Excerpt:
Letter to the Editor

Amiodarone-Induced Delirium

JOHN J. BARRY, M.D., and KRISTAL FRANKLIN, PHARM.D.
Stanford, Calif.

To the Editor: Amiodarone is a class III antiarrhythmic with neurologic toxicity, but there have been rarely reported psychiatric disturbances. The English literature contains one other case report of amiodarone-induced delirium (1).

Mr. A was a 54-year-old man with a history of idiopathic cardiomyopathy and congestive heart failure with ventricular tachycardia who was admitted for worsening congestive heart failure and a new onset of atrial fibrillation. He was discharged 4 days later on a new drug regimen that included bumetanide, 4 mg b.i.d., enalapril, 20 mg b.i.d., and amiodarone, 400 mg b.i.d. Four days after his discharge, Mr. A's wife reported that he was experiencing mental status changes consisting of depression, paranoia, lessened sleep, and rambling speech. After 3 days of persistent altered mental status, she brought him to the emergency department. Mr. A was evaluated and sent home with a lower dose of amiodarone (200 mg b.i.d.). His mental status and ability to sleep initially improved but distinctly worsened 3 days later.

Mr. A was subsequently admitted to the psychiatry service with confusion, tangential thinking, labile affect, and a new macular rash on his extremities. Laboratory test results were normal except for a serum sodium level of 127 meq/liter and a BUN of 35 mg/dl. The results of a computerized tomographic scan of the head were normal. Mr. A had no previous psychiatric history. All drugs were discontinued, and he received 2 mg each of haloperidol and lorazepam.

What is needed: Reproduce the letter to the editor, beginning at the words "Stanford, Calif." and stopping after "amiodarone-induced delirium (1).", and substitute "psychiatric side effects" for "psychiatric disturbances". Rely only on the letter to the editor when working.

Record extracts:
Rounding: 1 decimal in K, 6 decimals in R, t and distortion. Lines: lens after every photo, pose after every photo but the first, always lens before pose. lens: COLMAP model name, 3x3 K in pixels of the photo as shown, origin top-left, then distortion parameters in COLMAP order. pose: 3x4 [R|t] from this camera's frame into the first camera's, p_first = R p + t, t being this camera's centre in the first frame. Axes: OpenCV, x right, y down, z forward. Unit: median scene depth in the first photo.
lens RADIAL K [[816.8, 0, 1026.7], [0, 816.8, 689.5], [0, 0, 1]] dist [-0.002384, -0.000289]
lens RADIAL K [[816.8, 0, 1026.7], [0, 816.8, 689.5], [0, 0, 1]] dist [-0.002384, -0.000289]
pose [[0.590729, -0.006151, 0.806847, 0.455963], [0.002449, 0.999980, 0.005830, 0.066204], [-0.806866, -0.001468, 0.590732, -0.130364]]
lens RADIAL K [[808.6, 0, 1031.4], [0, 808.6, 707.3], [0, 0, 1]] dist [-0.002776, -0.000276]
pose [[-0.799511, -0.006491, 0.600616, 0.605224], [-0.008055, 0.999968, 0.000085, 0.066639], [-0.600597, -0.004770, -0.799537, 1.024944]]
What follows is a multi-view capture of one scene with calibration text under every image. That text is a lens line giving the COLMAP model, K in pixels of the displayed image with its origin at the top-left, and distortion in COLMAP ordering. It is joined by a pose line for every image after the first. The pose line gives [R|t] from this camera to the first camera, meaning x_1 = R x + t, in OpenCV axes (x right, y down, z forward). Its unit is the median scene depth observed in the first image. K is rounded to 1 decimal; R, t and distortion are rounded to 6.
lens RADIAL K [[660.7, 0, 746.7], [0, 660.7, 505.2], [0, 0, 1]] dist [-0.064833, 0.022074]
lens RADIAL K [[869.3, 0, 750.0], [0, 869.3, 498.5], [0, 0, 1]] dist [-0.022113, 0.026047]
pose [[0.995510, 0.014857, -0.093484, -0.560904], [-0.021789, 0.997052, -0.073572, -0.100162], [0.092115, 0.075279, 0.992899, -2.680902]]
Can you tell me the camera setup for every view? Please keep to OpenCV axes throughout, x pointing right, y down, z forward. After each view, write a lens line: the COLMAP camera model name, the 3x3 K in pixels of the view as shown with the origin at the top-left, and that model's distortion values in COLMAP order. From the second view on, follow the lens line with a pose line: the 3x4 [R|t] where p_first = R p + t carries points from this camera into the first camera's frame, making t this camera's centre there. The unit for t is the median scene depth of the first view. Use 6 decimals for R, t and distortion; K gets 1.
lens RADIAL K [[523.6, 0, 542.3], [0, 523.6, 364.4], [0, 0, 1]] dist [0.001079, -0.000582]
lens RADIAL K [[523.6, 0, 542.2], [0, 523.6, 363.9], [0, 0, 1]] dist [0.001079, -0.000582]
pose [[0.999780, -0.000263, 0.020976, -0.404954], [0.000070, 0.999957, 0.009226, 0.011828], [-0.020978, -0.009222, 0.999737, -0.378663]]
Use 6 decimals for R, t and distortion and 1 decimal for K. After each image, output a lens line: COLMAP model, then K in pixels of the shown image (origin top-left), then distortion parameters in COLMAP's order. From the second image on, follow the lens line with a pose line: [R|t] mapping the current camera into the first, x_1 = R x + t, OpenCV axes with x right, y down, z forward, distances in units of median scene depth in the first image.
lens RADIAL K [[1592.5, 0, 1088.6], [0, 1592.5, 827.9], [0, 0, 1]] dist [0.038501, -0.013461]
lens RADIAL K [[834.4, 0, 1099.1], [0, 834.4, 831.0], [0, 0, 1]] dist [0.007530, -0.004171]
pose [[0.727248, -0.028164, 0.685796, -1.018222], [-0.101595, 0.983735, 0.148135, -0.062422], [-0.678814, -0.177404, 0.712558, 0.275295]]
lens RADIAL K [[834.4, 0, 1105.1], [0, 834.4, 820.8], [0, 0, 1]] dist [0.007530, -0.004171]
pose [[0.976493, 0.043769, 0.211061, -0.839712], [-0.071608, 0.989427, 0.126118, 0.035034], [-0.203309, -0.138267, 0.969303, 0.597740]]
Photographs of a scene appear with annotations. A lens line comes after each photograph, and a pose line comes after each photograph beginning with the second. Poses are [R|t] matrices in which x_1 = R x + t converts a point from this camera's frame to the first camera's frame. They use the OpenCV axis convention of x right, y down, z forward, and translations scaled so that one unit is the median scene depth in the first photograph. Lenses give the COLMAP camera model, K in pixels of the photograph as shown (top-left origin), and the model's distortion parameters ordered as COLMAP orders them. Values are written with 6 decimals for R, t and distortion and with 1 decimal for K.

Task solution:
Stanford, Calif.

To the Editor: Amiodarone is a class III antiarrhythmic with neurologic toxicity, but there have been rarely reported psychiatric side effects. The English literature contains one other case report of amiodarone-induced delirium (1).